[Records to process]
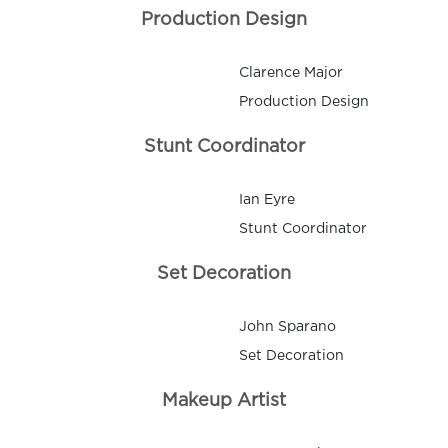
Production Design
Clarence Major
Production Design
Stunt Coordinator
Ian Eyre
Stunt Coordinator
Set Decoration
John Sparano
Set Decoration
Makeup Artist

[Written task] Restate each entry word for word, leaving out any pictures.

[Reply]
Production Design
Clarence Major
Production Design
Stunt Coordinator
Ian Eyre
Stunt Coordinator
Set Decoration
John Sparano
Set Decoration
Makeup Artist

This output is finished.